The case Smith cites was a one-sentence U.S. Supreme Court ruling upholding a 1971 Minnesota Supreme Court decision, Baker v. Nelson, allowing a local official to deny two men a marriage certificate because marriage was considered a union between a man and a woman.
Ultimately, Smith concludes that Baker is different from the case at hand, but also notes that other federal courts have indicated that Baker... at least stands for exercising 'restraint' when it comes to addressing due process and equal protection challenges against laws prohibiting marriage by same-sex couples.
Same-sex marriage opponents who are party to the California case can use this language to argue that Supreme Court justices should restrain themselves from sustaining the Ninth Circuit's decision overturning Prop 8.
'Legitimate governmental interest'
After rejecting Romer's application to the California case, Smith looks into whether Proposition 8 rationally relates to any independent legitimate governmental interest.
Smith found a way to reject the majority's opinion that Prop 8 serves no purpose, and has no effect, other than to lessen the status and human dignity of gays and lesbians in California.
Prop 8 supporters have argued that maintaining marriage as an exclusive institution for heterosexual couples promotes the optimal environment for raising children.
Smith never decides on that assertion one way or another, but he does say that Prop 8 does nothing to weaken the right of California's same-sex couples to adopt and raise children. For Smith, this position means that Prop 8 supporters have a low bar to clear in proving there is a governmental interest in denying same-sex couples the title of marriage.
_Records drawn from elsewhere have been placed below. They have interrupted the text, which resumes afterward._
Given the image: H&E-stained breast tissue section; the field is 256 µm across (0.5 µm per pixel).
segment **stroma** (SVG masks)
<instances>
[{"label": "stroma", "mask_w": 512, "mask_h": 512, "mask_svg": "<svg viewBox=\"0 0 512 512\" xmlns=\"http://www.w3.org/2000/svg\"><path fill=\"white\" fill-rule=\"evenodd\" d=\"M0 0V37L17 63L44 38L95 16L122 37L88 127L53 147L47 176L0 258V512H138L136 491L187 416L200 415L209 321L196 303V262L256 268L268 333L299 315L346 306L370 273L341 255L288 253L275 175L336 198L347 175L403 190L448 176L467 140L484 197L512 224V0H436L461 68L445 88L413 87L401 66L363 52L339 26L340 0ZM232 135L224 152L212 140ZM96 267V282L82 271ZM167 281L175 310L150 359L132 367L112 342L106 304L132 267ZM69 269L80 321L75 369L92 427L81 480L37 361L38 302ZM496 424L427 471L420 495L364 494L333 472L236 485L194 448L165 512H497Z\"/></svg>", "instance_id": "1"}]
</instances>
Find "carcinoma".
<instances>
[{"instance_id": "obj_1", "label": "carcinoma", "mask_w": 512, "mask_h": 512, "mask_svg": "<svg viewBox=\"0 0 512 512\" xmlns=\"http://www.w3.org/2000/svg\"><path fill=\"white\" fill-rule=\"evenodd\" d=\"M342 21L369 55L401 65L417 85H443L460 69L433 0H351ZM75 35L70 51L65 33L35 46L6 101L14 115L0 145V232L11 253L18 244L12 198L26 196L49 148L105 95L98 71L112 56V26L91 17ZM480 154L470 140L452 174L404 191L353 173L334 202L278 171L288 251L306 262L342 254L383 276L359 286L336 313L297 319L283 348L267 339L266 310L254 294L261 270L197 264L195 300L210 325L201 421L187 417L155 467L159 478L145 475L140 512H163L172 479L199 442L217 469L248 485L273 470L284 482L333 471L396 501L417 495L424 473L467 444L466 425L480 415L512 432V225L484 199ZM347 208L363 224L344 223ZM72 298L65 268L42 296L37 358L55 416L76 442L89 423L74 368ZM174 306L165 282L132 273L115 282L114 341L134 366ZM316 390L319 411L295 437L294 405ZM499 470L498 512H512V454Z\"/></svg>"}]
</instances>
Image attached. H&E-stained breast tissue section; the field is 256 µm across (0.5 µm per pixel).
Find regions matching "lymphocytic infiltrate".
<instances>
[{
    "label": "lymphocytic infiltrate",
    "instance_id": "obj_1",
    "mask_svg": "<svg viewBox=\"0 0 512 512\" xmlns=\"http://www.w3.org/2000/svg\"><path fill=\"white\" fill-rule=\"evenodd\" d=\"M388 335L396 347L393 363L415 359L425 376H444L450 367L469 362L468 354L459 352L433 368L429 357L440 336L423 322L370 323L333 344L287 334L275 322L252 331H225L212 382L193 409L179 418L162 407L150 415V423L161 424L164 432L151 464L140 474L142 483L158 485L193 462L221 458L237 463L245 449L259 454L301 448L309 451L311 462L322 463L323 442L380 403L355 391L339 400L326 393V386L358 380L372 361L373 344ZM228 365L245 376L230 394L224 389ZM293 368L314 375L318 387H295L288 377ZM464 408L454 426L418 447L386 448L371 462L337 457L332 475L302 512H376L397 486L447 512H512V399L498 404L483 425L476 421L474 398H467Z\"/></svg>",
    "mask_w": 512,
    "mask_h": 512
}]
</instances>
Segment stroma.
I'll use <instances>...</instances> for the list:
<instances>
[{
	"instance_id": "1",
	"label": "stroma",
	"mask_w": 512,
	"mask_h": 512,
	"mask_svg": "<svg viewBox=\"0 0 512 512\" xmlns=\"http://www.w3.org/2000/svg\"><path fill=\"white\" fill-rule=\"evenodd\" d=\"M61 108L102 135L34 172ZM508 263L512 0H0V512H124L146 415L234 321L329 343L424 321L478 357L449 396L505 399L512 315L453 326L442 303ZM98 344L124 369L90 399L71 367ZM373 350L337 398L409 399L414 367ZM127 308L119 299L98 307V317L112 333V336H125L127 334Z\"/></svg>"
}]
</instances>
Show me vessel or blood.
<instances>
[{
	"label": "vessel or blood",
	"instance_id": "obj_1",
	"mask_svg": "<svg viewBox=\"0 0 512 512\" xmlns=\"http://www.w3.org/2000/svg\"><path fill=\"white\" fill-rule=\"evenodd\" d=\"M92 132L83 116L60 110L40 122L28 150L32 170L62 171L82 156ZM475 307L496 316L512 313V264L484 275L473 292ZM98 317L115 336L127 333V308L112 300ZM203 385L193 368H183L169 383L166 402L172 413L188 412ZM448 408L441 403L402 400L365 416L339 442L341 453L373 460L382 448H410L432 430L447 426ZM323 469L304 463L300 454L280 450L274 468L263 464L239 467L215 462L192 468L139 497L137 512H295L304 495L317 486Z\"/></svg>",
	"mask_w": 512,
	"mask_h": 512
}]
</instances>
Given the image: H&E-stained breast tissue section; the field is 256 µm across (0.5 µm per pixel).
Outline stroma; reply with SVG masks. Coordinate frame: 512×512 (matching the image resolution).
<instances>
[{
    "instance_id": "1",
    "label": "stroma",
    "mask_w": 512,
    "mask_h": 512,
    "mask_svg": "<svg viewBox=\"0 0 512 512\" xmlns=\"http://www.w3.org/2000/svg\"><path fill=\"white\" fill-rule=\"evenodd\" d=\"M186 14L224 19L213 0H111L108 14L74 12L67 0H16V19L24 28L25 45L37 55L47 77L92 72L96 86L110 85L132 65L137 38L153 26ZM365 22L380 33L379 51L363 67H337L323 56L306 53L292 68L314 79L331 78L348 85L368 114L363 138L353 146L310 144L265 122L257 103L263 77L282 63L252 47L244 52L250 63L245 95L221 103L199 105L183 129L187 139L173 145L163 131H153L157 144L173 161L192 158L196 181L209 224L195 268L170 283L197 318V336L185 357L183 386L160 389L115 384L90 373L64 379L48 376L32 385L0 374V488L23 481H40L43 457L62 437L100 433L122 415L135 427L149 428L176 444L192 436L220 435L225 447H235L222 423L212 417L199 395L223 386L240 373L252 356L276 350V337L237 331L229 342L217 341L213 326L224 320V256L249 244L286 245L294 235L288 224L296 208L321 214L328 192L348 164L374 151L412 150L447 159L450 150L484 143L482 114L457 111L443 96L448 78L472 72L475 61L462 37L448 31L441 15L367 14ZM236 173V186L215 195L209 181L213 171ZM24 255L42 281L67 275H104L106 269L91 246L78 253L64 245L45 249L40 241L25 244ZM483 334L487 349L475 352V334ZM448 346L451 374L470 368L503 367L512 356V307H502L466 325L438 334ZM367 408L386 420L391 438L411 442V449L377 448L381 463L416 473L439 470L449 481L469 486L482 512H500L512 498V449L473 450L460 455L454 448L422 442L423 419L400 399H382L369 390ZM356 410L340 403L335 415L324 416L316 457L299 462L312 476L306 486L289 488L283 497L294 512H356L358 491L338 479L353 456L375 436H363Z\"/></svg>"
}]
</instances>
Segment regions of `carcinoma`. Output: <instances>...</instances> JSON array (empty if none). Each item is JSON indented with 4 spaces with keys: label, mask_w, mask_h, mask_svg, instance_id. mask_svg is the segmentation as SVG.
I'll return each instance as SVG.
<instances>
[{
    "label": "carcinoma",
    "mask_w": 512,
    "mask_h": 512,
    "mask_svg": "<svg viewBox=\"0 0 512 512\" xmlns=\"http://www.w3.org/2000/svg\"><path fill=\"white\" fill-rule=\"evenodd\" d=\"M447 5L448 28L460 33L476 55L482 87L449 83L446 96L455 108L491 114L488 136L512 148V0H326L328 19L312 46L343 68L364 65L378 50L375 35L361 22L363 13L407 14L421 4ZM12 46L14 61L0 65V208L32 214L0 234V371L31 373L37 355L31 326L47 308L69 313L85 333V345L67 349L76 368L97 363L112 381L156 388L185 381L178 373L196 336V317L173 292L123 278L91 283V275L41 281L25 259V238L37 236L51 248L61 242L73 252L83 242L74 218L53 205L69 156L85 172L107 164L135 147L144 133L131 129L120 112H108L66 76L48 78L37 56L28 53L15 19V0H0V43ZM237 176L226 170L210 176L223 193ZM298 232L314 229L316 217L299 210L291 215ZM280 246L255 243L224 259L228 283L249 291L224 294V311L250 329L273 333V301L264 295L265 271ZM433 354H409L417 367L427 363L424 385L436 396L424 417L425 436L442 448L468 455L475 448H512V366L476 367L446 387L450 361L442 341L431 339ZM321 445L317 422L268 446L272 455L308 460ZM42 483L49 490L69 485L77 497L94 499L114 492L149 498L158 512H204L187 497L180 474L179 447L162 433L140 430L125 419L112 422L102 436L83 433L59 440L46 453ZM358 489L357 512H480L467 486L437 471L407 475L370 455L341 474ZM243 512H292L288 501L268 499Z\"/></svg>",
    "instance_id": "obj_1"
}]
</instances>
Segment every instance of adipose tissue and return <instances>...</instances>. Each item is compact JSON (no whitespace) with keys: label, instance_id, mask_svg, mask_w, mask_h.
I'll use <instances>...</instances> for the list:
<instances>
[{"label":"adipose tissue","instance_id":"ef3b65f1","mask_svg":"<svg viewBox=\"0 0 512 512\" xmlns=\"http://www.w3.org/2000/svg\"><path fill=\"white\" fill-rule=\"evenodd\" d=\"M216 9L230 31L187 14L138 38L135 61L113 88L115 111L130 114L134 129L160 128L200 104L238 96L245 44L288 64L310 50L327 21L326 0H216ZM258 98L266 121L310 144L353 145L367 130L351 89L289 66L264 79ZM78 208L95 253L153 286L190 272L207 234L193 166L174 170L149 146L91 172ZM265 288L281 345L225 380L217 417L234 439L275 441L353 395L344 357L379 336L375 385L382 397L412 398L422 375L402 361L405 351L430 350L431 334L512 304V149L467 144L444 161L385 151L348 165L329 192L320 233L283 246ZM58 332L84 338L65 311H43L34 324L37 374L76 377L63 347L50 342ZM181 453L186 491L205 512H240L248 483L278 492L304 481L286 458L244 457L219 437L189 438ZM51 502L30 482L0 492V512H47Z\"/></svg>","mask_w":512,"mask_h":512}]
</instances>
The people of California might have believed that withdrawing from same-sex couples the right to access the designation of marriage would, arguably, further the interests in promoting responsible procreation and optimal parenting, he wrote.
Targeting Justice Kennedy
For both sides of the Prop 8 legal row, these opinions are squarely directed at Justice Anthony Kennedy, a key swing vote who authored the landmark opinion on Romer v. Evans.
But it may be difficult to suss out which side has the better chance of appealing to Kennedy -- that is, if the Supreme Court even takes this particular case.
Will it be same-sex marriage supporters who believe Kennedy will see Prop 8 as an unconstitutional revocation of a certain group of people's rights? Or will it be Prop 8 supporters who say judicial restraint is required for cases concerning the Equal Protection Clause of the Fourteenth Amendment?